* [Extracted page text data]:
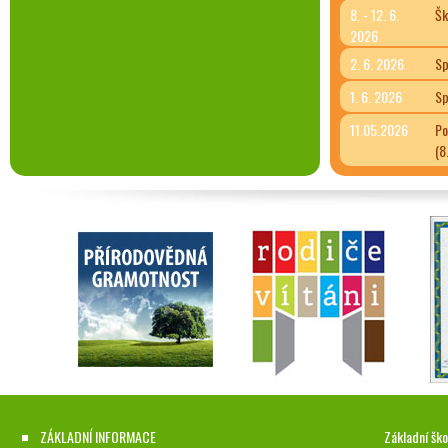
8. - 12. 6.
Šk
2026
2. 6. 2026
Sp
1. 6. 2026
Sp
11.05.2026
Po
(8
ZÁKLADNÍ INFORMACE
Základní ško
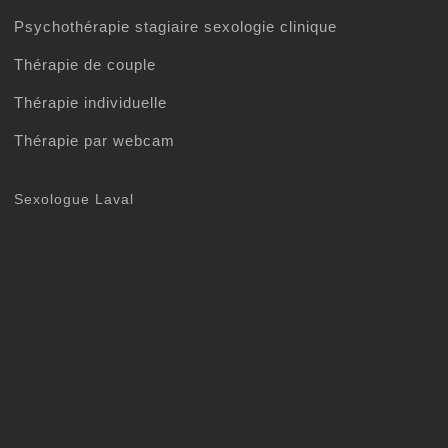
Psychothérapie stagiaire sexologie clinique
Thérapie de couple
Thérapie individuelle
Thérapie par webcam
Sexologue Laval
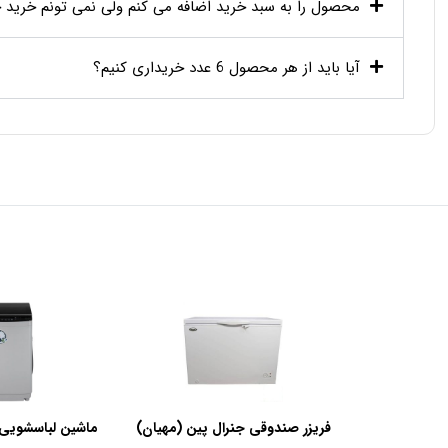
محصول را به سبد خرید اضافه می کنم ولی نمی تونم خرید خو
آیا باید از هر محصول 6 عدد خریداری کنیم؟
فریزر صندوقی جنرال پین (مهیان)
ماشین لباسشویی 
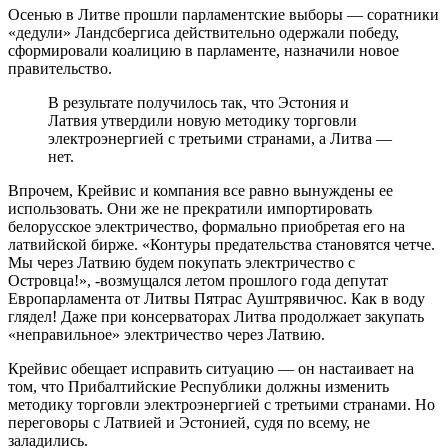
Осенью в Литве прошли парламентские выборы — соратники
«дедули» Ландсбергиса действительно одержали победу,
сформировали коалицию в парламенте, назначили новое
правительство.
В результате получилось так, что Эстония и
Латвия утвердили новую методику торговли
электроэнергией с третьими странами, а Литва —
нет.
Впрочем, Крейвис и компания все равно вынуждены ее
использовать. Они же не прекратили импортировать
белорусское электричество, формально приобретая его на
латвийской бирже. «Контуры предательства становятся четче.
Мы через Латвию будем покупать электричество с
Островца!», -возмущался летом прошлого года депутат
Европарламента от Литвы Пятрас Ауштрявичюс. Как в воду
глядел! Даже при консерваторах Литва продолжает закупать
«неправильное» электричество через Латвию.
Крейвис обещает исправить ситуацию — он настаивает на
том, что Прибалтийские Республики должны изменить
методику торговли электроэнергией с третьими странами. Но
переговоры с Латвией и Эстонией, судя по всему, не
заладились.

* [Description of the task]: A single number, please: the count of lines above that contain the string "Крейвис".

* [Task response]: 2